The emergence and growth of the flux transport dynamo model of the sunspot cycle

TL;DR

This paper reviews the flux transport dynamo model of the sunspot cycle, emphasizing the roles of magnetic field interactions, solar differential rotation, meridional circulation, and stochastic fluctuations in explaining the Sun's magnetic activity and cycle irregularities.

Contribution

It provides a comprehensive overview of the flux transport dynamo model, highlighting recent developments and the importance of meridional circulation and stochastic effects in solar cycle modeling.

Findings

The flux transport dynamo model explains sunspot cycle features.

Meridional circulation is crucial for magnetic flux transport.

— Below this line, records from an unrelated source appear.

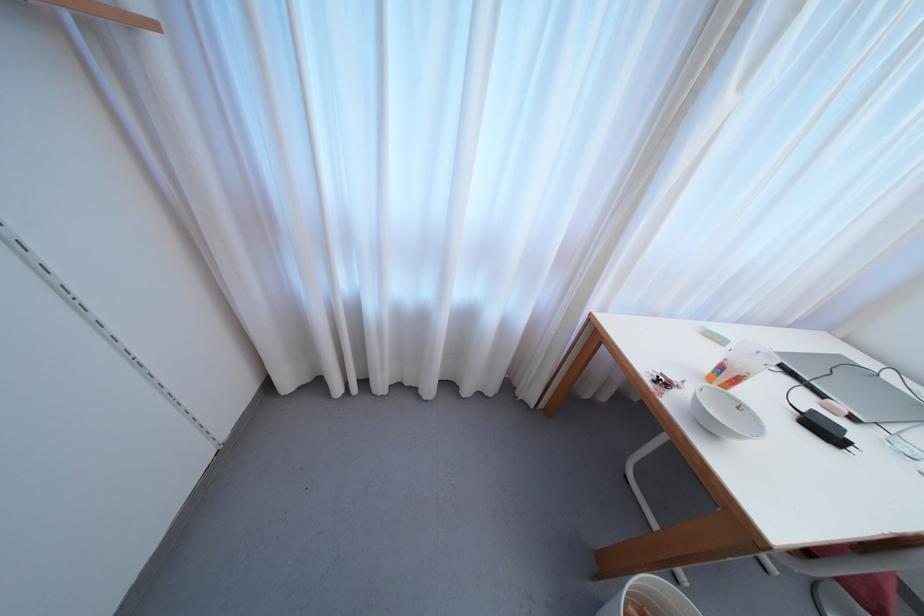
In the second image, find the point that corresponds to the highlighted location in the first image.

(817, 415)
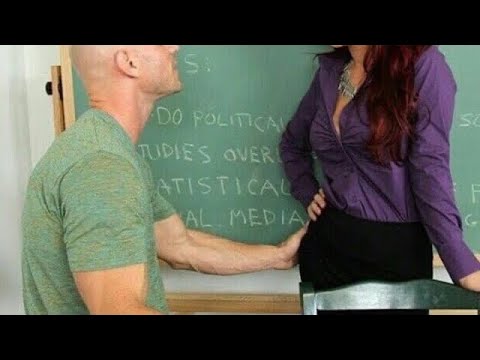
Locate an element on the screen. The width and height of the screenshot is (480, 360). green chalkboard is located at coordinates pos(257,68).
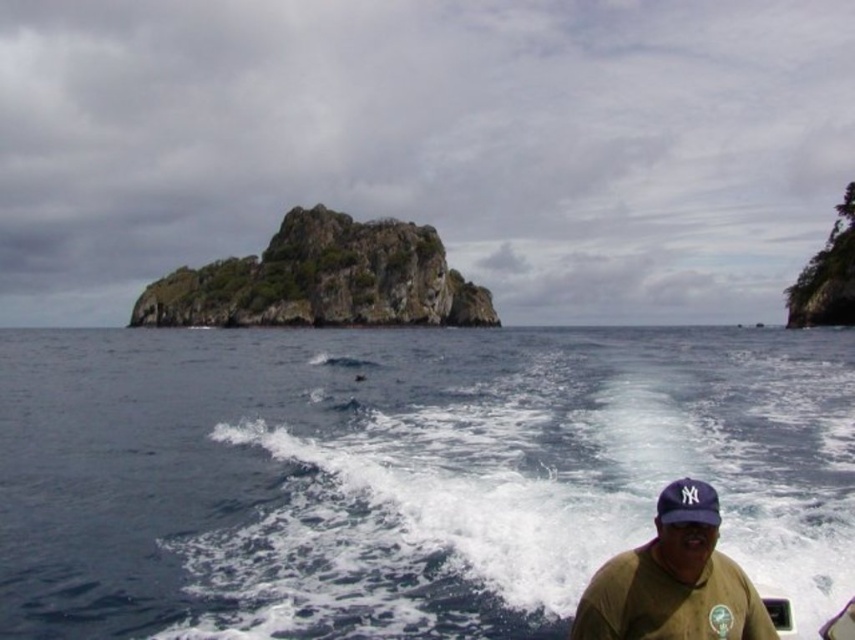
Can you confirm if rockymaterial/texture at center is taller than brown matte shirt at lower right?

Yes.

What do you see at coordinates (322, 280) in the screenshot?
I see `rockymaterial/texture at center` at bounding box center [322, 280].

Where is `rockymaterial/texture at center`? Image resolution: width=855 pixels, height=640 pixels. rockymaterial/texture at center is located at coordinates (322, 280).

Is blue water at center below rockymaterial/texture at center?

Yes, blue water at center is below rockymaterial/texture at center.

Looking at this image, between blue water at center and rockymaterial/texture at center, which one appears on the right side from the viewer's perspective?

Positioned to the right is blue water at center.

You are a GUI agent. You are given a task and a screenshot of the screen. Output one action in this format:
    pyautogui.click(x=<x>, y=<y>)
    Task: Click on the blue water at center
    
    Given the screenshot: What is the action you would take?
    pyautogui.click(x=402, y=474)

At what (x,y) coordinates should I click in order to perform the action: click on blue water at center. Please return your answer as a coordinate pair (x, y). Looking at the image, I should click on (402, 474).

Between blue water at center and brown matte shirt at lower right, which one has more height?

Standing taller between the two is blue water at center.

Between blue water at center and brown matte shirt at lower right, which one appears on the left side from the viewer's perspective?

From the viewer's perspective, blue water at center appears more on the left side.

Is point (28, 440) more distant than point (685, 637)?

Yes.

Identify the location of blue water at center. (402, 474).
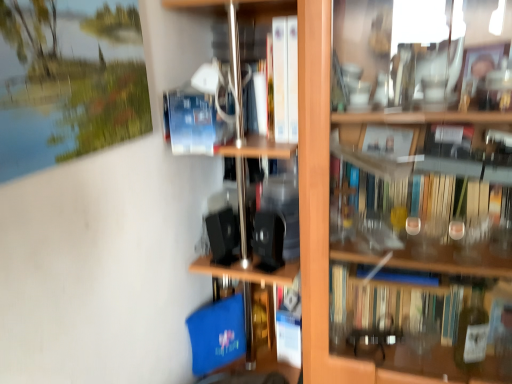
Question: Considering the positions of white paper at center and blue matte paperback book at center in the image, is white paper at center wider or thinner than blue matte paperback book at center?

Choices:
 (A) thin
 (B) wide

Answer: (A)

Question: Choose the correct answer: Is white paper at center inside blue matte paperback book at center or outside it?

Choices:
 (A) outside
 (B) inside

Answer: (A)

Question: Which object is positioned closest to the white paper at center?

Choices:
 (A) blue matte paperback book at center
 (B) wooden shelf at center

Answer: (B)

Question: Which of these objects is positioned farthest from the blue matte paperback book at center?

Choices:
 (A) white paper at center
 (B) wooden shelf at center

Answer: (B)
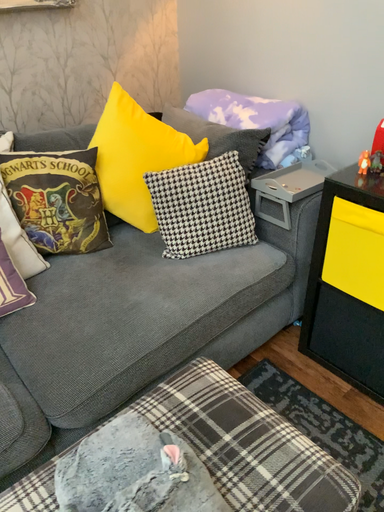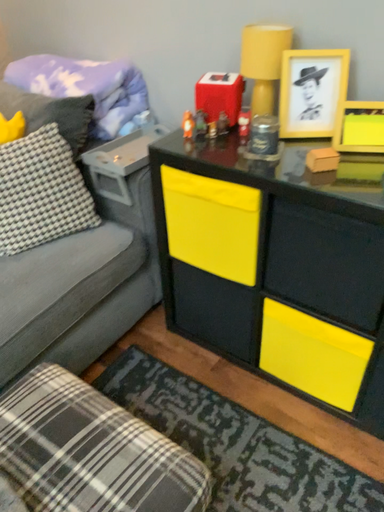
Question: How did the camera likely rotate when shooting the video?

Choices:
 (A) rotated right
 (B) rotated left

Answer: (A)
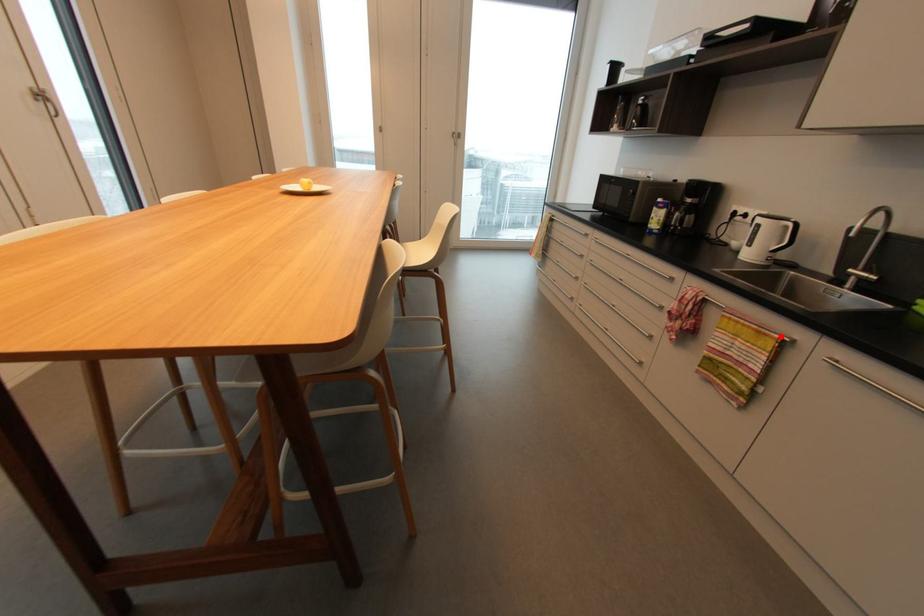
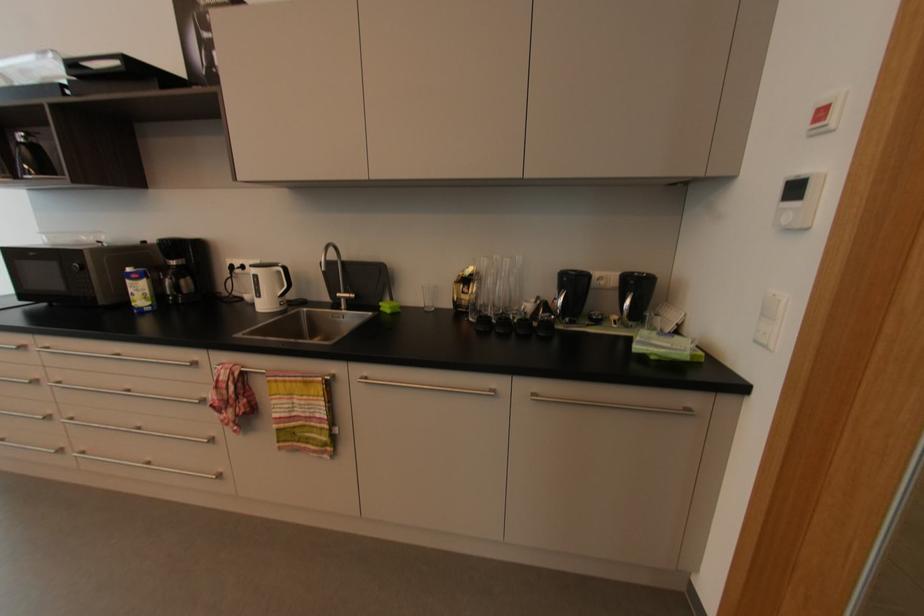
In the second image, find the point that corresponds to the highlighted location in the first image.

(323, 379)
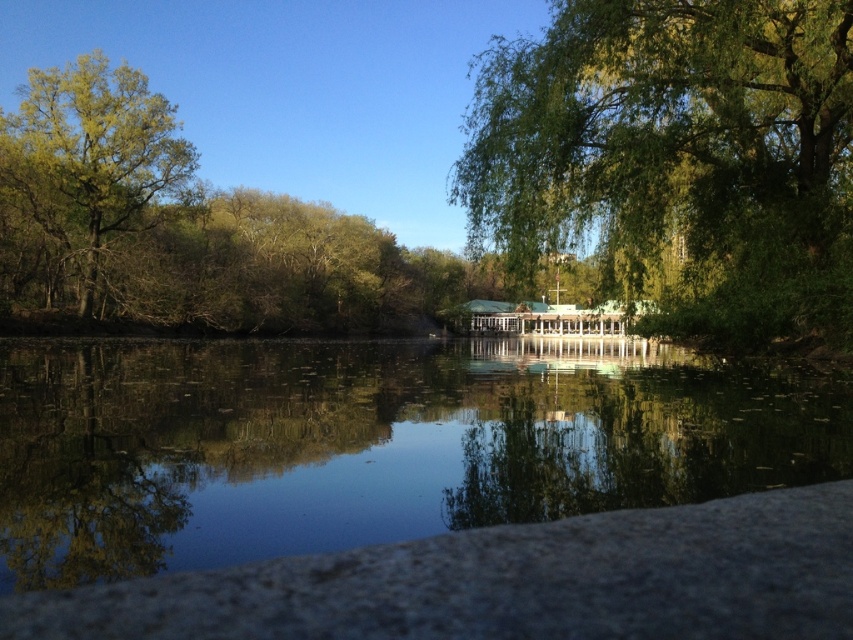
You are standing at the edge of the scene and want to locate the smooth reflective water at center. According to the coordinates provided, where would you find it?

The smooth reflective water at center is located at the 2D coordinates point of [369,444].

Based on the photo, you are standing at the stone ledge looking out at the water. There are two points marked on the water surface in front of you. The first point is at coordinates point (242, 465) and the second is at point (532, 220). Which point do you think is closer to your current position?

Point (242, 465) is closer to the viewer than point (532, 220), so the first point is closer to your current position.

Stochastic fluctuations contribute to cycle irregularities.

Abstract

The sunspot cycle is the magnetic cycle of the Sun produced by the dynamo process. A central idea of the solar dynamo is that the toroidal and the poloidal magnetic fields of the Sun sustain each other. We discuss the relevant observational data both for sunspots (which are manifestations of the toroidal field) and for the poloidal field of the Sun. We point out how the differential rotation of the Sun stretches out the poloidal field to produce the toroidal field primarily at the bottom of the convection zone, from where parts of this toroidal field may rise due to magnetic buoyancy to produce sunspots. In the flux transport dynamo model, the decay of tilted bipolar sunspot pairs gives rise to the poloidal field by the Babcock--Leighton mechanism. In this type of model, the meridional circulation of the Sun, which is poleward at the solar surface and equatorward at the bottom of the convection zone, plays a crucial role in the transport of magnetic fluxes. We finally point out that various stochastic fluctuations associated with the dynamo process may play a key role in producing the irregularities of the sunspot cycle.